[Entries taken from a collection]
══════════════════════════════

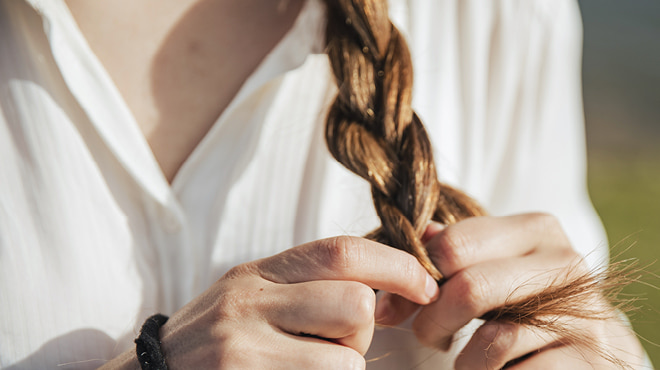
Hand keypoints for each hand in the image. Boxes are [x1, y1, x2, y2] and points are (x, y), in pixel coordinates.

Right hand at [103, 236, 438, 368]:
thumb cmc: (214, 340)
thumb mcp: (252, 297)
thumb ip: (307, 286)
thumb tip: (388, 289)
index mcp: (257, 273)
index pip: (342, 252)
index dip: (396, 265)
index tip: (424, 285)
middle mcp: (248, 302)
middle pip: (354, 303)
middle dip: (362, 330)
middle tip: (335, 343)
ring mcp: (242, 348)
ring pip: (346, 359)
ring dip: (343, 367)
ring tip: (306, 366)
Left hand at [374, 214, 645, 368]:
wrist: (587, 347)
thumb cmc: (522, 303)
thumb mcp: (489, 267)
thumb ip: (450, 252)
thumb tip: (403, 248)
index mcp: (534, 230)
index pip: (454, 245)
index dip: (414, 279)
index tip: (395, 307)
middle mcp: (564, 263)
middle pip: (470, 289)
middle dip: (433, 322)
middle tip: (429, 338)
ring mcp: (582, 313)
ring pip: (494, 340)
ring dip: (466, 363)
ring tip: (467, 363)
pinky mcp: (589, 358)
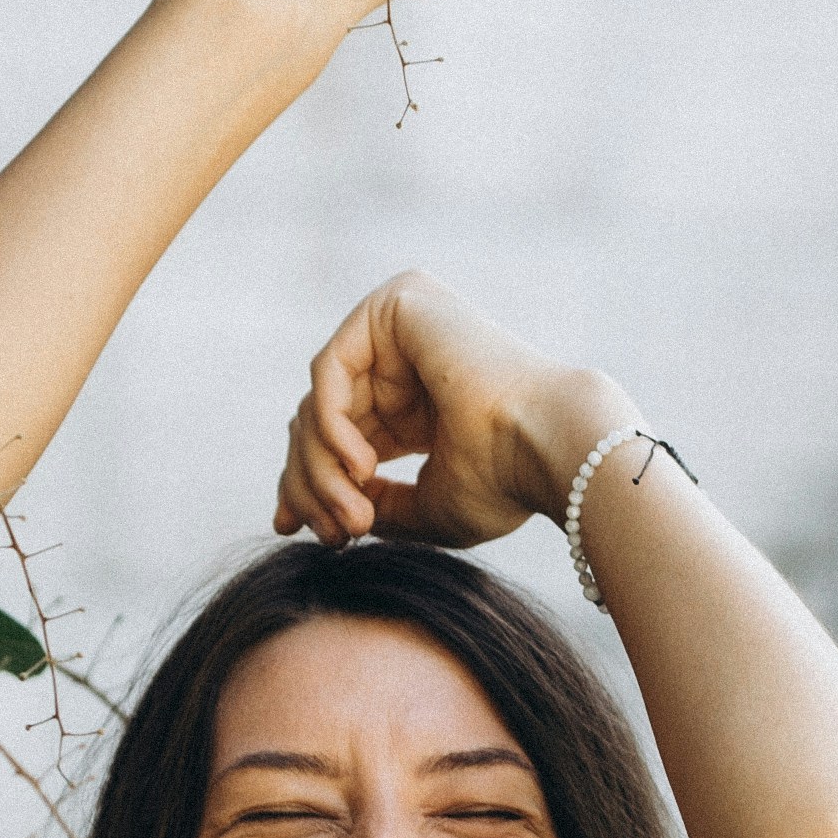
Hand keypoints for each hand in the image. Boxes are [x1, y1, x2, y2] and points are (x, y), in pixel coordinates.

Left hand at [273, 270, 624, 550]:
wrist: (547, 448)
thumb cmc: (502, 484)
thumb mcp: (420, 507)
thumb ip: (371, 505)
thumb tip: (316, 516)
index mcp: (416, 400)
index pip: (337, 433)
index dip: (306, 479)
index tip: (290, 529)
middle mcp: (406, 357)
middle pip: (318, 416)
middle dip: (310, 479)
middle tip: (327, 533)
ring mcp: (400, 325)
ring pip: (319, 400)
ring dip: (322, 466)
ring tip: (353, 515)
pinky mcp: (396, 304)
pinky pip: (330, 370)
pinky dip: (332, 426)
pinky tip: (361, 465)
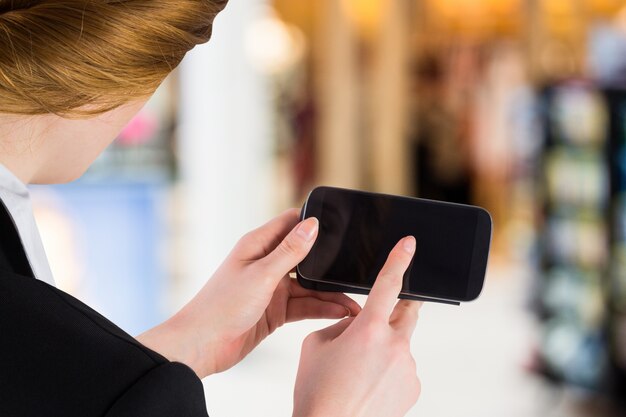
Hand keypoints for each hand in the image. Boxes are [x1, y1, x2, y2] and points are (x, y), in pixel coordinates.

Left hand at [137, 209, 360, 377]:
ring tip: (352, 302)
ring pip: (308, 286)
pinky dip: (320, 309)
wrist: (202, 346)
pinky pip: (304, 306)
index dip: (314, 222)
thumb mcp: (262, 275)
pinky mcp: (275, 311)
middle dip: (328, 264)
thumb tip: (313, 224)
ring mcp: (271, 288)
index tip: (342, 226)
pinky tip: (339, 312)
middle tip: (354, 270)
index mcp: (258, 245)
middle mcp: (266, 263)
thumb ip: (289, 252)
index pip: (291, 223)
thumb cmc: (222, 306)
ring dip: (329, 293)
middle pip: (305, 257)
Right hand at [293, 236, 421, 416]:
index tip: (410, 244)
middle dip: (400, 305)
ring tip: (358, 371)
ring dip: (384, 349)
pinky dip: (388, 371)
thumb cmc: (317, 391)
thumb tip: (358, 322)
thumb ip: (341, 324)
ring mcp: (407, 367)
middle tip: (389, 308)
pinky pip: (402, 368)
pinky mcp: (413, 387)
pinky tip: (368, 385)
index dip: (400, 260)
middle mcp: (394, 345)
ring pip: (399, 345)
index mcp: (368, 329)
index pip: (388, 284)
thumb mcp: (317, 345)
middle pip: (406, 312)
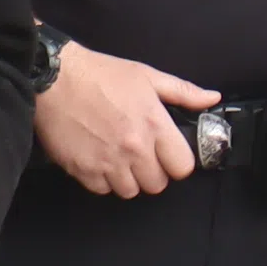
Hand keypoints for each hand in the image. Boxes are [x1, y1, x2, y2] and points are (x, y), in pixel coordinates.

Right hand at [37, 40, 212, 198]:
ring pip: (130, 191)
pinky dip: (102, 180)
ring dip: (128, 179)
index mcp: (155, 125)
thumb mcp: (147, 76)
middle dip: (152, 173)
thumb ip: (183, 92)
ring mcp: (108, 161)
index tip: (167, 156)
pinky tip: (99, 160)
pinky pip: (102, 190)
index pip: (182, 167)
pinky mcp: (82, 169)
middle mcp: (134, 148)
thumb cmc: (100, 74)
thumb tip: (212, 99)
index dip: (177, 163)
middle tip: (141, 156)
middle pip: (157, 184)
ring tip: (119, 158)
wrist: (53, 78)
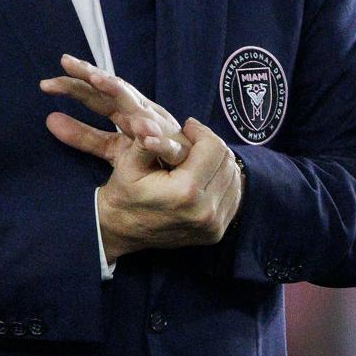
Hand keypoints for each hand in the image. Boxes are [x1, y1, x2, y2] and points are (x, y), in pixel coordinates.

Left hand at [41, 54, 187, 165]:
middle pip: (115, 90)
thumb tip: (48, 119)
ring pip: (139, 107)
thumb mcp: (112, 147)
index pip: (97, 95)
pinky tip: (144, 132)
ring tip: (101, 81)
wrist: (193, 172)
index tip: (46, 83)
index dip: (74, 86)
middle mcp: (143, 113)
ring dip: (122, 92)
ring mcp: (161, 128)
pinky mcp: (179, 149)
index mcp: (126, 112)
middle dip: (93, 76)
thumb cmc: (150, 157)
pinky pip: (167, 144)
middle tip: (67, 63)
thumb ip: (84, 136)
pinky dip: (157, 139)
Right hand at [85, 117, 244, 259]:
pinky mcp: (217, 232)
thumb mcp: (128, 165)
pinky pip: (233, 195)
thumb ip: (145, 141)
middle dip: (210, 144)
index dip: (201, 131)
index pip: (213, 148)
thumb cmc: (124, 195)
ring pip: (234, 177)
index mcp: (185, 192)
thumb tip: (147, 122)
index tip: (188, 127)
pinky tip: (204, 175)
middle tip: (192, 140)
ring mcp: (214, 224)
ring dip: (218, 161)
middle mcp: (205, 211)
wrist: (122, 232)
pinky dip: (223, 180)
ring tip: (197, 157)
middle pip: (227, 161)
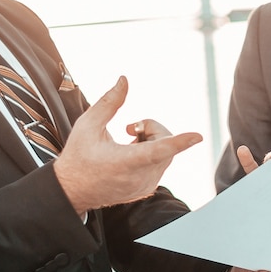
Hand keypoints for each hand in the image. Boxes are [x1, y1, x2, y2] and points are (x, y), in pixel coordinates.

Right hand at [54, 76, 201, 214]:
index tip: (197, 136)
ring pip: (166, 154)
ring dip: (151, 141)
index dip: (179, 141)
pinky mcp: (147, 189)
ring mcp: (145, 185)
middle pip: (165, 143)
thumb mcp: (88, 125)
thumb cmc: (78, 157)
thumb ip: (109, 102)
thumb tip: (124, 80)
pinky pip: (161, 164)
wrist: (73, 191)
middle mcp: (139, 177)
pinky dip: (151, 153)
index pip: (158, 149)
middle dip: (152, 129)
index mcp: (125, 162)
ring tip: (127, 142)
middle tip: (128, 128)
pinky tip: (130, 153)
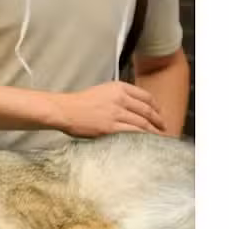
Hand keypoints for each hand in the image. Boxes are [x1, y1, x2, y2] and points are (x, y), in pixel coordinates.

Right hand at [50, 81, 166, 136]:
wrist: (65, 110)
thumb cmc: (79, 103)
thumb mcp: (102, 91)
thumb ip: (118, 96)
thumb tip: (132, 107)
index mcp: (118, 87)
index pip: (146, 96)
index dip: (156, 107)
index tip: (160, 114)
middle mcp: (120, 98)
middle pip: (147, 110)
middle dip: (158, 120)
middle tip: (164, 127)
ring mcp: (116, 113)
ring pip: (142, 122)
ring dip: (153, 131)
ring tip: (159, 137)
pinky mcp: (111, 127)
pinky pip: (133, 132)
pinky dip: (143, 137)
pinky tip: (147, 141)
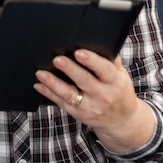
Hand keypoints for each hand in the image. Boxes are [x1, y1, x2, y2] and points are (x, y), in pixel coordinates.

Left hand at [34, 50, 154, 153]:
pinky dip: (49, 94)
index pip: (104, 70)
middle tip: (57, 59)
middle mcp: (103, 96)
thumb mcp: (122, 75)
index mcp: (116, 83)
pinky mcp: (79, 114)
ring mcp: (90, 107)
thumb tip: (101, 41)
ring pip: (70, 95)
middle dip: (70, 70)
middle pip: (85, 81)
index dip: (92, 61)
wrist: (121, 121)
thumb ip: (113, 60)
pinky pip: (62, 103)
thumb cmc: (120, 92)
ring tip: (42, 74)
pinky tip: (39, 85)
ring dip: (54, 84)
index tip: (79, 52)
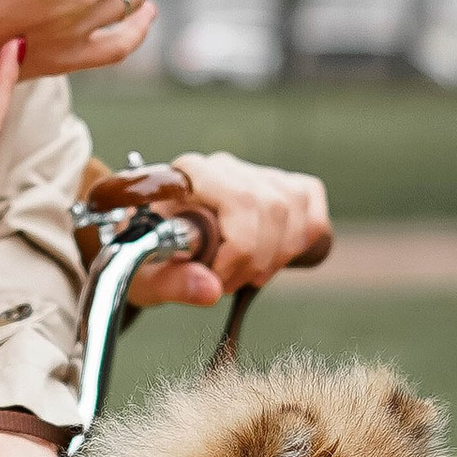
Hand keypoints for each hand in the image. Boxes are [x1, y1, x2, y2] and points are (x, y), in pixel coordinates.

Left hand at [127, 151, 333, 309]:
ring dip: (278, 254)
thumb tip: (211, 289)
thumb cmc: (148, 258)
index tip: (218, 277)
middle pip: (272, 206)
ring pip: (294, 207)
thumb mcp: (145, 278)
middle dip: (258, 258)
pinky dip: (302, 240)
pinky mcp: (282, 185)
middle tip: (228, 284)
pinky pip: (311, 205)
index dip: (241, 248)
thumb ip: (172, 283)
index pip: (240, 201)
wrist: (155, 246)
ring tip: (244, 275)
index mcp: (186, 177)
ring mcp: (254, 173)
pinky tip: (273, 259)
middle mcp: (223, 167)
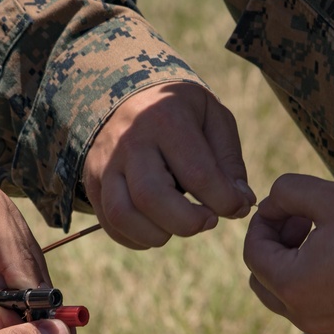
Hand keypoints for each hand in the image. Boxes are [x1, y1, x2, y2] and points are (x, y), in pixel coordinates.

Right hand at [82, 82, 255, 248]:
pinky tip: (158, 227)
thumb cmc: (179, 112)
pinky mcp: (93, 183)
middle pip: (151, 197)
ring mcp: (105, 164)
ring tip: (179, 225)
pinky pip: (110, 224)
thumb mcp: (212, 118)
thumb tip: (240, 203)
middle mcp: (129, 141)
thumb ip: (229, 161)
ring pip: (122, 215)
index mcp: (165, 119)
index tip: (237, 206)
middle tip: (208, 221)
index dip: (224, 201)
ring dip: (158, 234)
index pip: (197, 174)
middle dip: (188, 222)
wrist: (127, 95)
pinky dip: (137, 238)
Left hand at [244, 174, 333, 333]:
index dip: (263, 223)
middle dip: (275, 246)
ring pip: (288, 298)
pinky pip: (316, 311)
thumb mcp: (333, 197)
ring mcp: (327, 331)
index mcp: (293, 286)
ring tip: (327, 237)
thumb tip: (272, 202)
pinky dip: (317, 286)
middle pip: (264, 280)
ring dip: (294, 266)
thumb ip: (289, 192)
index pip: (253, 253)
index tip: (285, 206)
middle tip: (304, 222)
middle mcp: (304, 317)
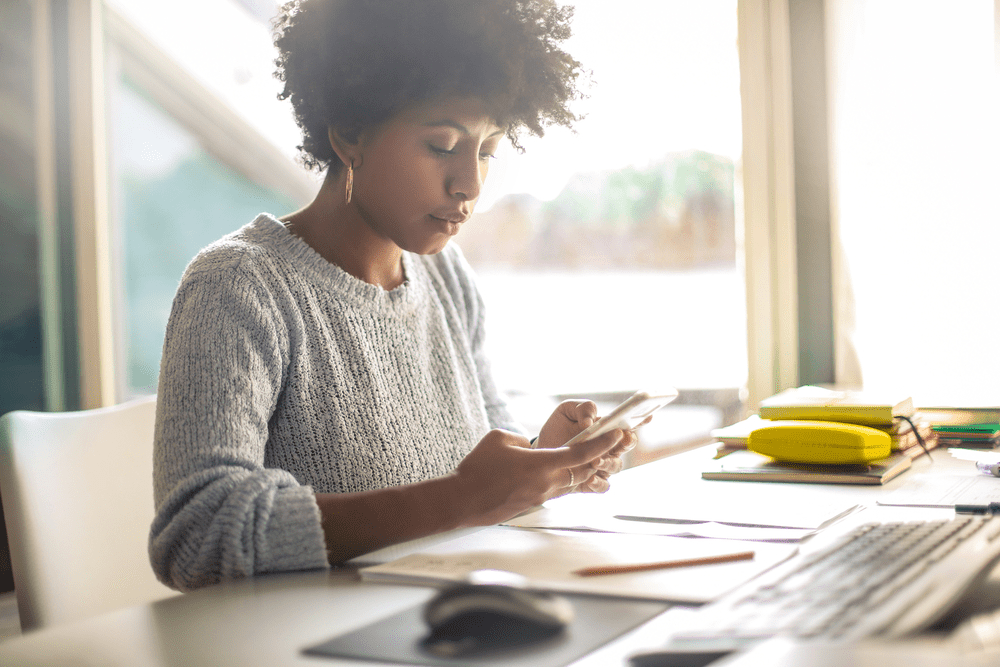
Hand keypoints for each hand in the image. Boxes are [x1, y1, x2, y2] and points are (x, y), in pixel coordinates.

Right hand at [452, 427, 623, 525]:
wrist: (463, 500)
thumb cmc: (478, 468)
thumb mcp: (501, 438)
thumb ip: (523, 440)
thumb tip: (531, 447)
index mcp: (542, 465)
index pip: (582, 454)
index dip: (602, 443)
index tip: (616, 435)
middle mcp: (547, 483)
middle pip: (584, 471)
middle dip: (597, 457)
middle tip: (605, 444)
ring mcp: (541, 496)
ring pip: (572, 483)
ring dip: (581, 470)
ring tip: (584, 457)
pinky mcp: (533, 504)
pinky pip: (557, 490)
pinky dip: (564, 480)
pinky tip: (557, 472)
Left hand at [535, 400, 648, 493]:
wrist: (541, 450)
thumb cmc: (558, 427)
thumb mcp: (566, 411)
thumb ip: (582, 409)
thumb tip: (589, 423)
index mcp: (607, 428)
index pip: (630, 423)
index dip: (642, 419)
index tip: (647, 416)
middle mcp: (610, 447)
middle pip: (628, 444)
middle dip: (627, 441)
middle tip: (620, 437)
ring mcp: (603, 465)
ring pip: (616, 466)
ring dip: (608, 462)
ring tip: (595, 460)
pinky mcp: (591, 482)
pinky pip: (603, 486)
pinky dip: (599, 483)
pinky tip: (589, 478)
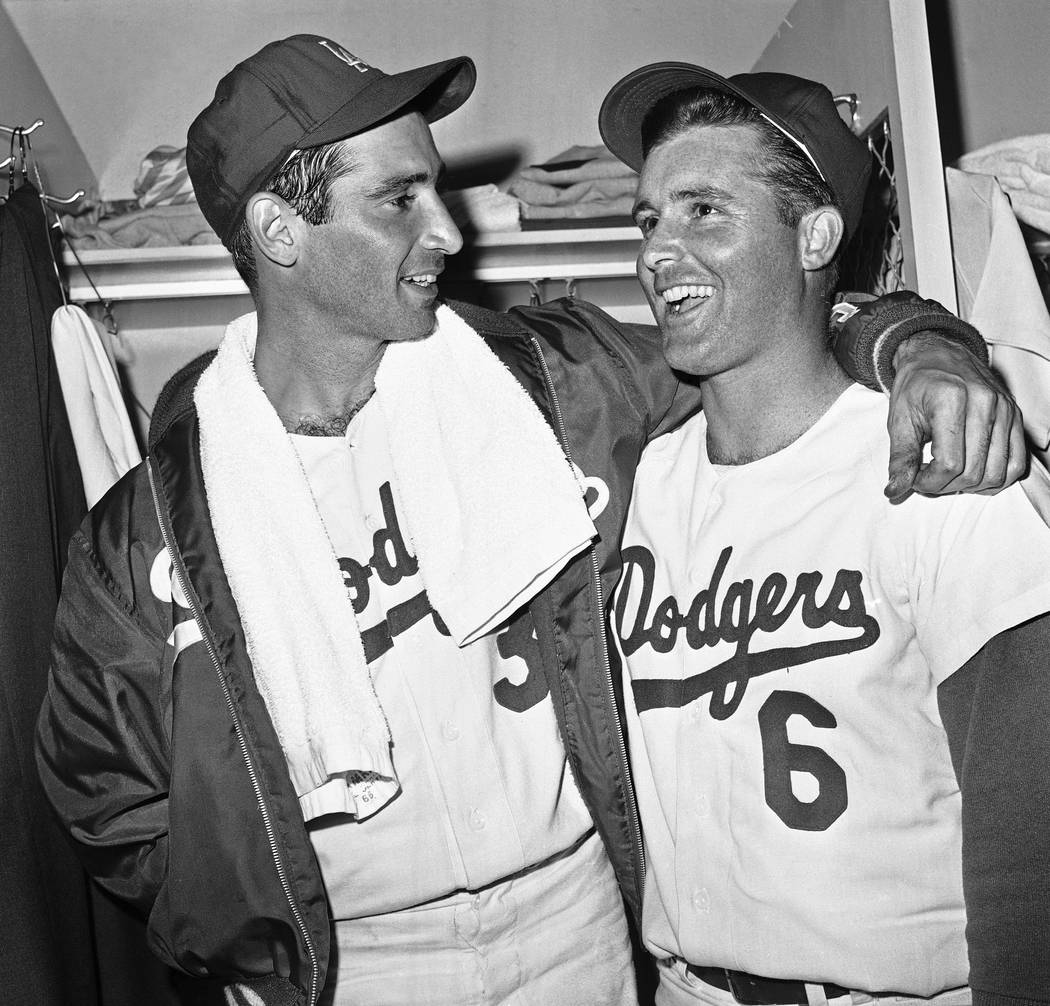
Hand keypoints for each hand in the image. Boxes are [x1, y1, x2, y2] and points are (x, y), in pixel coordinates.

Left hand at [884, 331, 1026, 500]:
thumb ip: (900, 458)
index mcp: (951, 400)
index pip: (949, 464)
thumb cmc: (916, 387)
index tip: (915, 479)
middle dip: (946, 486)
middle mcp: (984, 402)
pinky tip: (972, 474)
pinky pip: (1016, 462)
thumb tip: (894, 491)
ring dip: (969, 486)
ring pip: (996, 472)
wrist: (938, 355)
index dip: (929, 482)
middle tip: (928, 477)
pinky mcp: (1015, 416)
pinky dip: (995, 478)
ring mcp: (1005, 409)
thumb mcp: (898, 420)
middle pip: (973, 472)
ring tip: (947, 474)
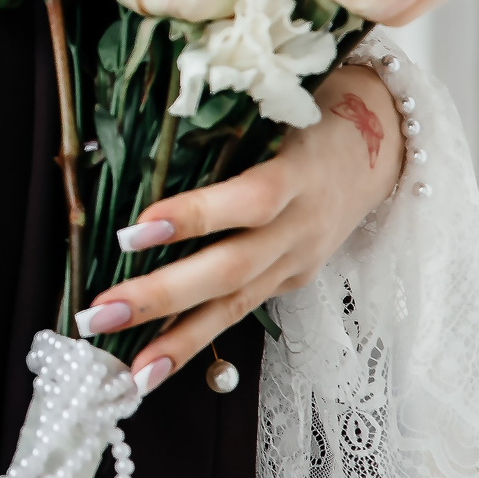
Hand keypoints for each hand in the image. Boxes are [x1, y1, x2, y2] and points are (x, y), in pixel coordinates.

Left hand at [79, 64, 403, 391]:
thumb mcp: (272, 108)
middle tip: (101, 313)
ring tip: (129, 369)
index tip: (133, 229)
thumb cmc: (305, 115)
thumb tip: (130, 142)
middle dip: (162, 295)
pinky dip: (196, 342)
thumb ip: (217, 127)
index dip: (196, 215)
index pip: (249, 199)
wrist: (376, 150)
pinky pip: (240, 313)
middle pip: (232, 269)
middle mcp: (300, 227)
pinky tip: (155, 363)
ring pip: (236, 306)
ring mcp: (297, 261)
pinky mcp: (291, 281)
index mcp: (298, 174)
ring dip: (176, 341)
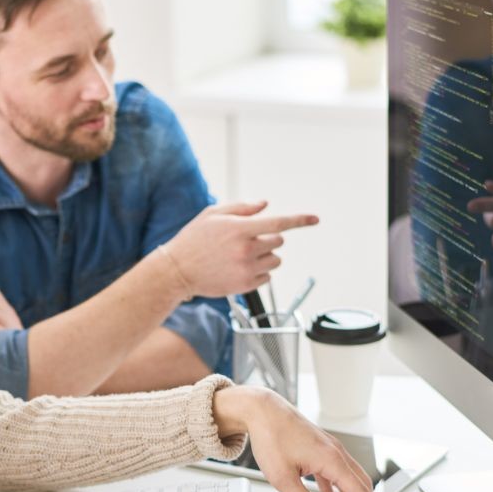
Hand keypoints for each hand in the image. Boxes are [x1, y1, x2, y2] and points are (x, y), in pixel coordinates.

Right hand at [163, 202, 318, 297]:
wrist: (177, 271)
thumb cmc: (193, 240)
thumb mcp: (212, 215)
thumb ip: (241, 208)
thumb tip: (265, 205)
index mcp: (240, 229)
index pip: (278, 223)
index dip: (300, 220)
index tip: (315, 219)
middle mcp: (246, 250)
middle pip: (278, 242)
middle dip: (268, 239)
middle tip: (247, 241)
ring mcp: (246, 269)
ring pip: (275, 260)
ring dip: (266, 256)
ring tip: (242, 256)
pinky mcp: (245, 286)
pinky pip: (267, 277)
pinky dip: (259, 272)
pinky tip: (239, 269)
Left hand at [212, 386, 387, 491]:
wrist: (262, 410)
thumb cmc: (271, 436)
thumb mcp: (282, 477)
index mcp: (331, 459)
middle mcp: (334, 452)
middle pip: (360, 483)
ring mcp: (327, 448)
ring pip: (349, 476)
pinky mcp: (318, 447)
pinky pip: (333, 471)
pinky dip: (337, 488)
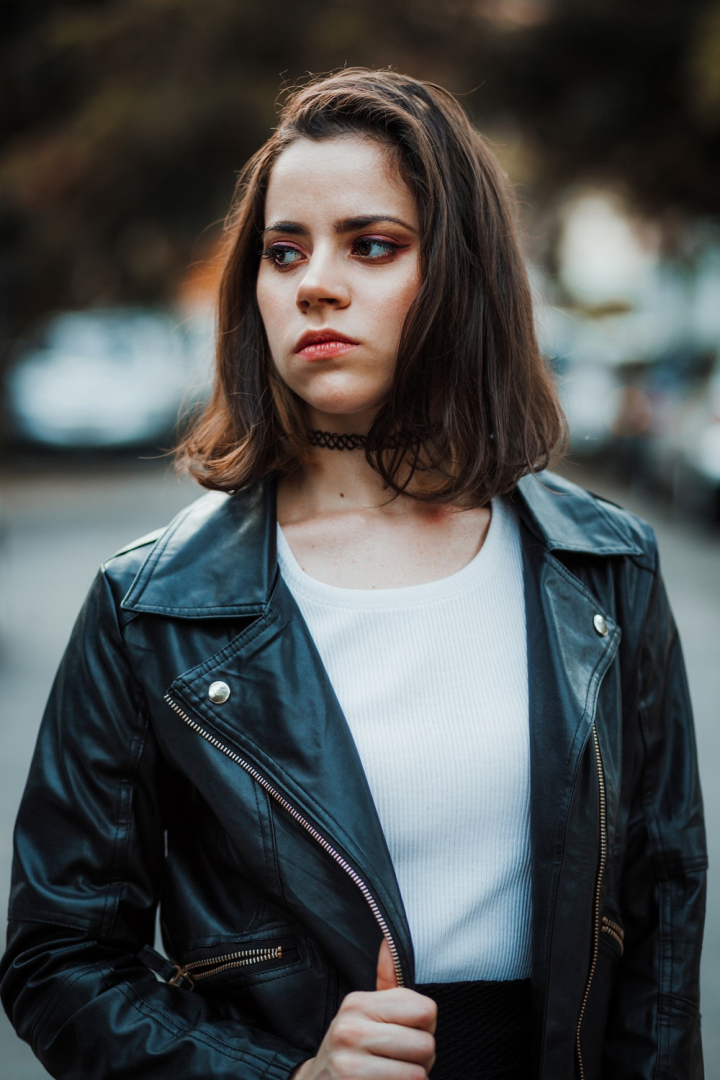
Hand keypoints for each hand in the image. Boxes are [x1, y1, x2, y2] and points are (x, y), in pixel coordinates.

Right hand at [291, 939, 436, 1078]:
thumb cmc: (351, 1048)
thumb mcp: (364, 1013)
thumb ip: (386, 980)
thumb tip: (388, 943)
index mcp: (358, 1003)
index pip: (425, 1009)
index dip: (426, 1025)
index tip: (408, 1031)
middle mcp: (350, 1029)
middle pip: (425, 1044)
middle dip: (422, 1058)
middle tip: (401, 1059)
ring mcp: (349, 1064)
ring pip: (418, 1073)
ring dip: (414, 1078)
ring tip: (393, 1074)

══════════════════════════════

Task to complete: Gather all lines from the records above in which "Left" appears.

Result:
Left hand at [374, 214, 645, 368]:
Left hand at [273, 270, 624, 550]:
Left hand at [137, 209, 360, 377]:
Left hand at [41, 54, 187, 165]:
Left hand at [34, 50, 154, 153]:
Left hand at [127, 151, 333, 309]:
Left hand at [244, 174, 333, 333]:
Left hand at [535, 400, 648, 493]:
Left hand at [884, 331, 1026, 500]:
Left hand at [79, 64, 403, 391]:
Left hand at [212, 386, 387, 491]:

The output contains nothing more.